Remix.run Logo
quotemstr 3 hours ago

The first thing I do when I see a paper that claims transformers fundamentally can't do X or Y is to look at the models under test:

> To evaluate generalizability, we conducted tests of GPT-5 (41), Claude Opus 4.1 (42), and Gemini 2.5 Pro (43) from 2025 September

The problem with empirical negative results on LLMs is that they can't rule out that the alleged deficiencies disappear with increased scale and the right fine-tuning. It's like saying my dog has trouble with subject-verb agreement, so meat brains are "fundamentally limited in their capacity for grammar".

I can accept that current LLMs (even latest generation) might exhibit cognitive gaps similar to those we see in humans with deficient executive function, I can't accept these gaps as evidence of fundamental limits of the transformer architecture. LLMs are universal function approximators. Executive function is a function. Yes, yes, it's well-known that transformers have a circuit complexity limit set by layer count and whatever. The limit disappears once you allow for autoregression. Nobody cares about the limits of AI inside a single forward pass.

I have high confidence that with the right sort of training, executive function gaps in LLM can be addressed. I'm not convinced that the problem is the architecture per se.

vlovich123 7 minutes ago | parent | next [-]

You’re just complaining they can’t prove a negative, which is literally impossible.

“I can accept fairies don’t exist today but that doesn’t mean fairies won’t exist in the future.”

The burden of proof lies in those claiming the transformer is able to do something like this. In fact, given that our brains don’t have anything resembling transformers, they don’t learn anything like we train models, and they have all sorts of integrated memory mechanisms we simply do party tricks around with vector databases, I think it’s safer to err on the side of assuming existing transformers failing in very specific ways that human brains do not generally. Also, we clearly haven’t really seen major architectural changes for transformers for a few years now. Most of it has been RL gains, not structural improvements.

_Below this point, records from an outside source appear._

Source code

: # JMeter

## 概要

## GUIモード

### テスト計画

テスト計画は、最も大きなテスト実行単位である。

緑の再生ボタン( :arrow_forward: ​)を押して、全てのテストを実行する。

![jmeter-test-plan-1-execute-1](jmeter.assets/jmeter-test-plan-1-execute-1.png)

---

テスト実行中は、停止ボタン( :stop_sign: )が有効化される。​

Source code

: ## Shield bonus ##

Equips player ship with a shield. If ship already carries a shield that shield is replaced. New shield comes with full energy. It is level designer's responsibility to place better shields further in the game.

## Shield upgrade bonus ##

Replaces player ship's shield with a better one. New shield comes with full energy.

So it stands to reason that the deficiencies will remain even if we figure out ways to paper over it on a case by case basis.

derbOac an hour ago | parent | prev [-]

You might be completely correct, although my hunch is this is something that would require a change in architecture rather than increases in scale.

The failure points happen in a fairly simple task (Stroop) with increases in repetition of trials. It's not like the number of colors or color words is increasing, which is the sort of thing I might expect if it had to do with the size of the LLM.

On the other hand who knows. I agree that model scale changes make a lot of things a moving target.

At first I thought this paper was kind of odd, but then I felt like it was maybe possibly onto something important. Intuitively I could see the possibility that whatever is causing this failure in the Stroop task might be related to the tendency of LLMs to be "derailable".